I'd like some opinions from those who read this book.
It's a bit costly, so I want to make sure if it's worth paying the money.


http://www.amazon.com/Slipper-Orchids-Paphiopedilum-Secrets-Revealed/dp/1426920083


----------



## SlipperKing (Nov 18, 2015)

First I've every heard or seen of it. I have many but not this one. Who is the author?


----------



## edkravcik (Nov 18, 2015)

I have a copy

. If I recall this book is listed at $250 or so a copy. I found it online for $20 plus shipping so I took a chance

Even at $20 I would not buy this book again. Terrible print, worse quality paper and zero content compared to the classic Paph books. 

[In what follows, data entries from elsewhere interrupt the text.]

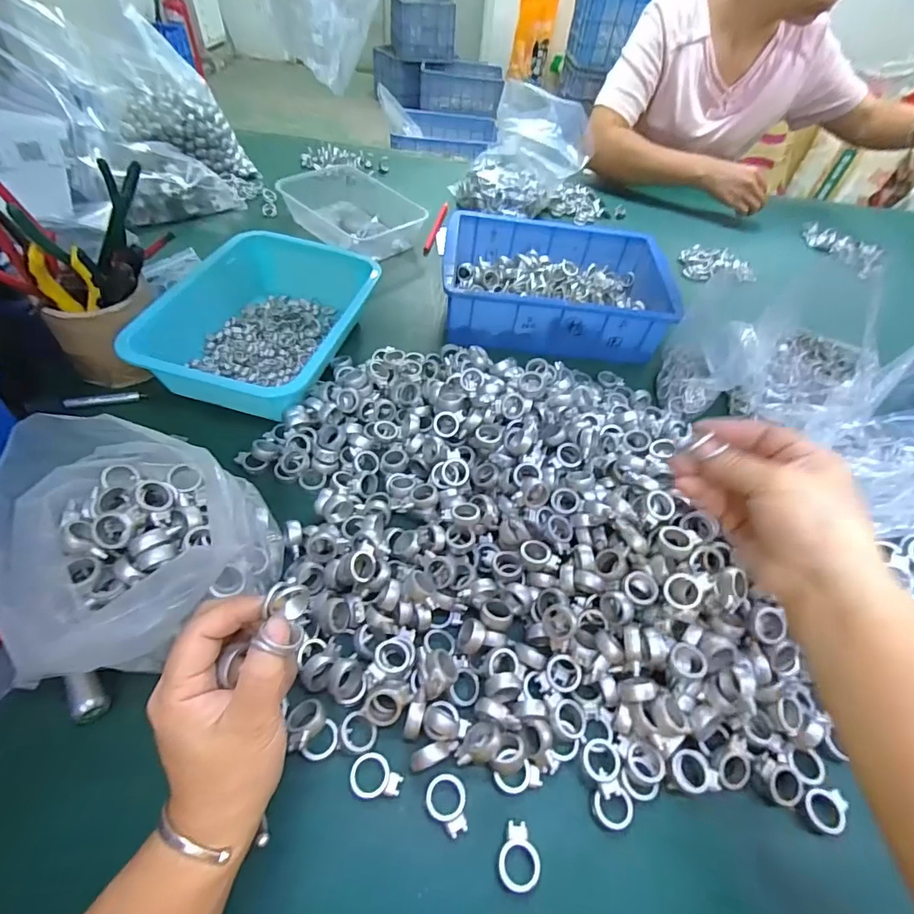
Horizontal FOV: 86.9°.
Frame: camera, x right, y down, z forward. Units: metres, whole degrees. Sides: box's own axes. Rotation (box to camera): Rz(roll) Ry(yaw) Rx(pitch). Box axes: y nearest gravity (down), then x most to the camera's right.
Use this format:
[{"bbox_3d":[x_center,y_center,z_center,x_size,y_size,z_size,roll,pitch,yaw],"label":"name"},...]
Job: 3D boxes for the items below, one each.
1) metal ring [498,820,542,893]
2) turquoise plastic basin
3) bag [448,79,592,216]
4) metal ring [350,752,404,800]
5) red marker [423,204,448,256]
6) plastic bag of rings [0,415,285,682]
[{"bbox_3d":[0.040,0.251,0.303,0.025,0.006,0.034,10,51,1],"label":"metal ring"},{"bbox_3d":[-0.218,-0.162,0.574,0.198,0.080,0.271,14,51,4],"label":"turquoise plastic basin"},{"bbox_3d":[0.105,-0.523,0.832,0.201,0.149,0.188,27,53,15],"label":"bag"},{"bbox_3d":[-0.054,0.215,0.323,0.035,0.009,0.026,16,51,7],"label":"metal ring"},{"bbox_3d":[-0.034,-0.395,0.822,0.014,0.017,0.164,11,51,2],"label":"red marker"},{"bbox_3d":[-0.241,0.059,0.359,0.172,0.104,0.175,40,58,23],"label":"plastic bag of rings"}]

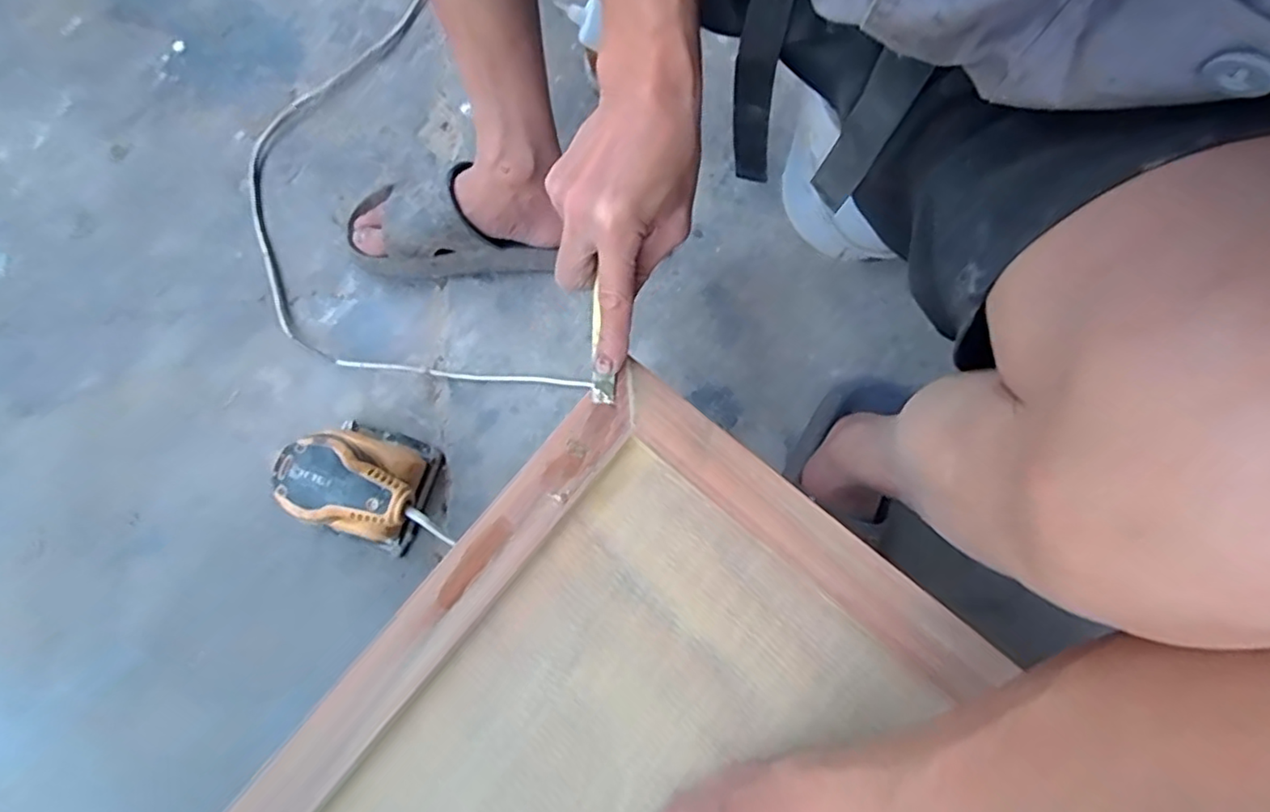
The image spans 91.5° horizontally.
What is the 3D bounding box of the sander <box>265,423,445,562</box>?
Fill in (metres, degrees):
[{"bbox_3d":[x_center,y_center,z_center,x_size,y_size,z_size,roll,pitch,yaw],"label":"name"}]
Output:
[{"bbox_3d":[-0.247,0.073,0.566,0.129,0.123,0.105,16,81,4],"label":"sander"}]

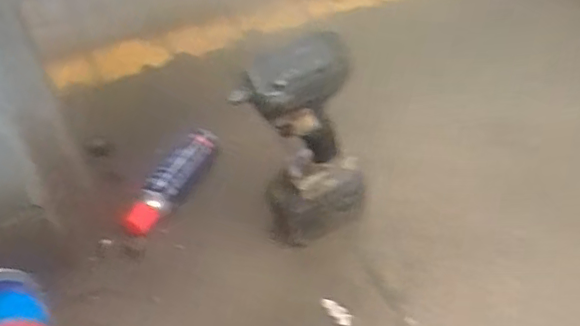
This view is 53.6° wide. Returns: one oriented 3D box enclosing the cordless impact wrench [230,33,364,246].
[{"bbox_3d":[0.023,-0.011,0.711,0.129,0.256,0.104,-22,52,-16],"label":"cordless impact wrench"}]

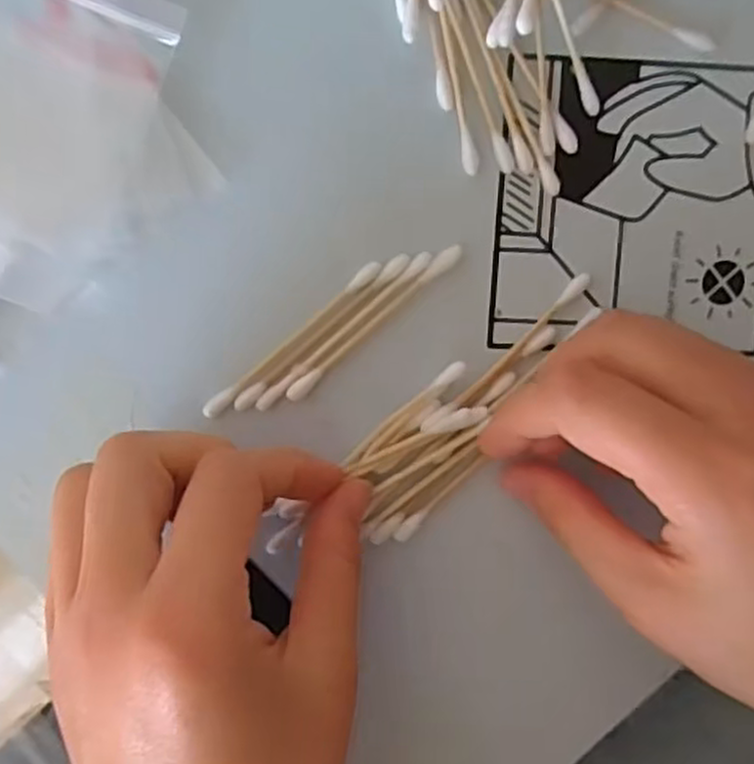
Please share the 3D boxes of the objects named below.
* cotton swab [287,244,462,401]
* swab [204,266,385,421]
[{"bbox_3d":[-0.001,-0.019,0.238,0.070,0.004,0.005,-41,96,1],"label":"cotton swab"},{"bbox_3d":[-0.027,-0.013,0.238,0.071,0.004,0.005,-41,96,1],"label":"swab"}]

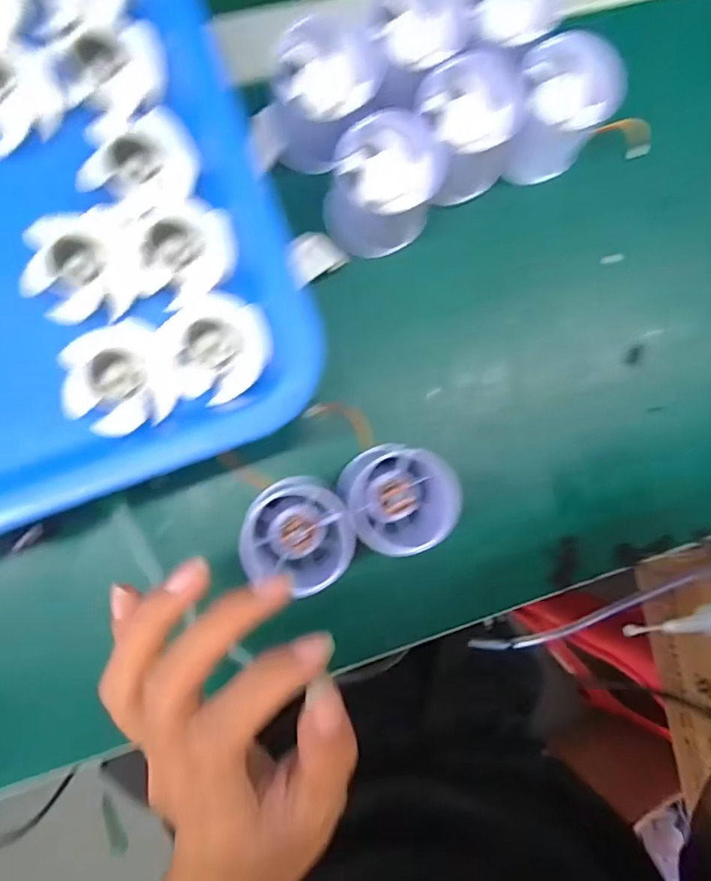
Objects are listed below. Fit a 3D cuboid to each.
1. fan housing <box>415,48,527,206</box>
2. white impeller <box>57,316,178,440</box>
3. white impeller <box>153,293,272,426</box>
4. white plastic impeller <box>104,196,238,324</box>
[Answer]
[{"bbox_3d":[0.058,-0.173,0.292,0.057,0.052,0.056,-35,91,-7],"label":"fan housing"},{"bbox_3d":[-0.099,-0.026,0.215,0.043,0.010,0.043,0,87,-6],"label":"white impeller"},{"bbox_3d":[-0.061,-0.037,0.221,0.047,0.013,0.050,0,87,-6],"label":"white impeller"},{"bbox_3d":[-0.079,-0.080,0.222,0.051,0.010,0.048,1,87,-6],"label":"white plastic impeller"}]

IMHO Do not waste your money


----------



## Paphluvr (Nov 18, 2015)

I think the tip-off is in the first sentence of the description. "This book should not be seen as a work of science..."


----------



## Happypaphy7 (Nov 18, 2015)

SlipperKing said:


> First I've every heard or seen of it. I have many but not this one. Who is the author?



It says Bruno Friesen.


----------



## Happypaphy7 (Nov 18, 2015)

edkravcik said:


> I have a copy
> 
> . If I recall this book is listed at $250 or so a copy. I found it online for $20 plus shipping so I took a chance
> 
> ...



Are you sure?
I have never seen this book offered for under $200 even for a used one.
It sounds like a big thick book loaded with photos and such.


----------



## SlipperFan (Nov 18, 2015)

I find it curious that there is no review or sample pages for this book on Amazon. Rather unusual, I think.


----------



## chris20 (Nov 18, 2015)

Your local public library could probably borrow it for you via interlibrary loan; that way you could look at it for free.


----------



## edkravcik (Nov 18, 2015)

I purchased it on a book site that I used to check regularly. It popped up one day as 95% off. 

I assumed it was a remainder so I purchased one. The day after I purchased the price shot up again and never dropped

As for the book's size. It is physically big and has lots of pages. Unfortunately that is because there is little content on most pages I could have provided more useful info in a small pamphlet 

Anyone who lives near me is welcome to borrow my copy. However caveat emptor to those with deep pockets


----------



## Happypaphy7 (Nov 19, 2015)

I see. Thanks.
Good thing you didn't have to spend a lot of money.


----------